:: Instruction ::
Please print the data shown below without any alteration.

:: Dataset excerpts ::
*** Block opens ***

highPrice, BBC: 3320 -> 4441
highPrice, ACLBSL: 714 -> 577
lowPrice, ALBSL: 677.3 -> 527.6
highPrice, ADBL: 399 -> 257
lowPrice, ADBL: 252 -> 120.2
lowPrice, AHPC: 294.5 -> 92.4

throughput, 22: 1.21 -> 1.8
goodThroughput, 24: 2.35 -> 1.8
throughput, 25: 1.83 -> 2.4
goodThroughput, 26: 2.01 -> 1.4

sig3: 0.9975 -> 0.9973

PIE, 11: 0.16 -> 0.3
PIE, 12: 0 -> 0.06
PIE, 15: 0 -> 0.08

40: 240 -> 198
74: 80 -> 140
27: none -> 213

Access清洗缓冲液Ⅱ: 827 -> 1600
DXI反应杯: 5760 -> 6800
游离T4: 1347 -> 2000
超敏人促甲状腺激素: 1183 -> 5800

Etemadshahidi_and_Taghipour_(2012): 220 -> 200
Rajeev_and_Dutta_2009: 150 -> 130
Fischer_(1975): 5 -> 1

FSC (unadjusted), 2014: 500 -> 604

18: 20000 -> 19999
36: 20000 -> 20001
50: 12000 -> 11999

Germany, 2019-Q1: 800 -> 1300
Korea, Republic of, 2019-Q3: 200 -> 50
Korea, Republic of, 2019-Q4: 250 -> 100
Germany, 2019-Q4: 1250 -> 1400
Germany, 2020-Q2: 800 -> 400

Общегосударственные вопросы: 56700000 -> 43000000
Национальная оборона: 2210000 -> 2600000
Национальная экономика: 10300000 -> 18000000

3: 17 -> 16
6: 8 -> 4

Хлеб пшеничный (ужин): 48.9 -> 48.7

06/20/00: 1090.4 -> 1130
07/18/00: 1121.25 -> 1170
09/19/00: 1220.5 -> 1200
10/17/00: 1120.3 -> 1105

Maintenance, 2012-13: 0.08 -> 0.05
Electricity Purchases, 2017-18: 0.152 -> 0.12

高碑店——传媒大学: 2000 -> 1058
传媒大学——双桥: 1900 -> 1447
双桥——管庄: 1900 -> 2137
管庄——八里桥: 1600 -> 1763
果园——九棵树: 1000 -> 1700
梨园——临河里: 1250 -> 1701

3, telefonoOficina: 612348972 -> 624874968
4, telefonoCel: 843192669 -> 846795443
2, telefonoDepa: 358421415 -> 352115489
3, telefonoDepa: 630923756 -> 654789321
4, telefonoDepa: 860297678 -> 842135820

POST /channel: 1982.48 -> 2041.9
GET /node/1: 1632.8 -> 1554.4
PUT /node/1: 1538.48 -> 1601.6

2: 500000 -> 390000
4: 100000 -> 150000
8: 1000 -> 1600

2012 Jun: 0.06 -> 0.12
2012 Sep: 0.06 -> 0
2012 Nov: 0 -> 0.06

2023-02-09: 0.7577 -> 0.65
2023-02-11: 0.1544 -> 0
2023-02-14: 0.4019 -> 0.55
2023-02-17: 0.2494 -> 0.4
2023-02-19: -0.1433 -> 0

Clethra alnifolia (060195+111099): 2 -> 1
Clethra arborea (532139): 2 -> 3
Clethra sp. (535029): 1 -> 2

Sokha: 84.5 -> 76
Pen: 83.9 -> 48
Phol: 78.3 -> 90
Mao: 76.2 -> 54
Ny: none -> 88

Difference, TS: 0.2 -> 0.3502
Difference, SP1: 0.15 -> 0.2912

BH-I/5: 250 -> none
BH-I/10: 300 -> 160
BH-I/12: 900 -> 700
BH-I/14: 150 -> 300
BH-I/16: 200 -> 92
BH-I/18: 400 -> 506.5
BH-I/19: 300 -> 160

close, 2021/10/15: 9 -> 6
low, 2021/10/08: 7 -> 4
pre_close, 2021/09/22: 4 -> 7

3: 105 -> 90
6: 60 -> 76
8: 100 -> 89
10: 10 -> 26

*** Block closes ***

:: Output below ::
highPrice, BBC: 3320 -> 4441
highPrice, ACLBSL: 714 -> 577
lowPrice, ALBSL: 677.3 -> 527.6
highPrice, ADBL: 399 -> 257
lowPrice, ADBL: 252 -> 120.2
lowPrice, AHPC: 294.5 -> 92.4

throughput, 22: 1.21 -> 1.8
goodThroughput, 24: 2.35 -> 1.8
throughput, 25: 1.83 -> 2.4
goodThroughput, 26: 2.01 -> 1.4

sig3: 0.9975 -> 0.9973

PIE, 11: 0.16 -> 0.3
PIE, 12: 0 -> 0.06
PIE, 15: 0 -> 0.08

40: 240 -> 198
74: 80 -> 140
27: none -> 213

Access清洗缓冲液Ⅱ: 827 -> 1600
DXI反应杯: 5760 -> 6800
游离T4: 1347 -> 2000
超敏人促甲状腺激素: 1183 -> 5800

Etemadshahidi_and_Taghipour_(2012): 220 -> 200
Rajeev_and_Dutta_2009: 150 -> 130
Fischer_(1975): 5 -> 1

FSC (unadjusted), 2014: 500 -> 604

18: 20000 -> 19999
36: 20000 -> 20001
50: 12000 -> 11999

Germany, 2019-Q1: 800 -> 1300
Korea, Republic of, 2019-Q3: 200 -> 50
Korea, Republic of, 2019-Q4: 250 -> 100
Germany, 2019-Q4: 1250 -> 1400
Germany, 2020-Q2: 800 -> 400

Общегосударственные вопросы: 56700000 -> 43000000
Национальная оборона: 2210000 -> 2600000
Национальная экономика: 10300000 -> 18000000

3: 17 -> 16
6: 8 -> 4

Хлеб пшеничный (ужин): 48.9 -> 48.7

06/20/00: 1090.4 -> 1130
07/18/00: 1121.25 -> 1170
09/19/00: 1220.5 -> 1200
10/17/00: 1120.3 -> 1105

Maintenance, 2012-13: 0.08 -> 0.05
Electricity Purchases, 2017-18: 0.152 -> 0.12

高碑店——传媒大学: 2000 -> 1058
传媒大学——双桥: 1900 -> 1447
双桥——管庄: 1900 -> 2137
管庄——八里桥: 1600 -> 1763
果园——九棵树: 1000 -> 1700
梨园——临河里: 1250 -> 1701

3, telefonoOficina: 612348972 -> 624874968
4, telefonoCel: 843192669 -> 846795443
2, telefonoDepa: 358421415 -> 352115489
3, telefonoDepa: 630923756 -> 654789321
4, telefonoDepa: 860297678 -> 842135820

POST /channel: 1982.48 -> 2041.9
GET /node/1: 1632.8 -> 1554.4
PUT /node/1: 1538.48 -> 1601.6

2: 500000 -> 390000
4: 100000 -> 150000
8: 1000 -> 1600

2012 Jun: 0.06 -> 0.12
2012 Sep: 0.06 -> 0
2012 Nov: 0 -> 0.06

2023-02-09: 0.7577 -> 0.65
2023-02-11: 0.1544 -> 0
2023-02-14: 0.4019 -> 0.55
2023-02-17: 0.2494 -> 0.4
2023-02-19: -0.1433 -> 0

Clethra alnifolia (060195+111099): 2 -> 1
Clethra arborea (532139): 2 -> 3
Clethra sp. (535029): 1 -> 2

Sokha: 84.5 -> 76
Pen: 83.9 -> 48
Phol: 78.3 -> 90
Mao: 76.2 -> 54
Ny: none -> 88

Difference, TS: 0.2 -> 0.3502
Difference, SP1: 0.15 -> 0.2912

BH-I/5: 250 -> none
BH-I/10: 300 -> 160
BH-I/12: 900 -> 700
BH-I/14: 150 -> 300
BH-I/16: 200 -> 92
BH-I/18: 400 -> 506.5
BH-I/19: 300 -> 160

close, 2021/10/15: 9 -> 6
low, 2021/10/08: 7 -> 4
pre_close, 2021/09/22: 4 -> 7

3: 105 -> 90
6: 60 -> 76
8: 100 -> 89
10: 10 -> 26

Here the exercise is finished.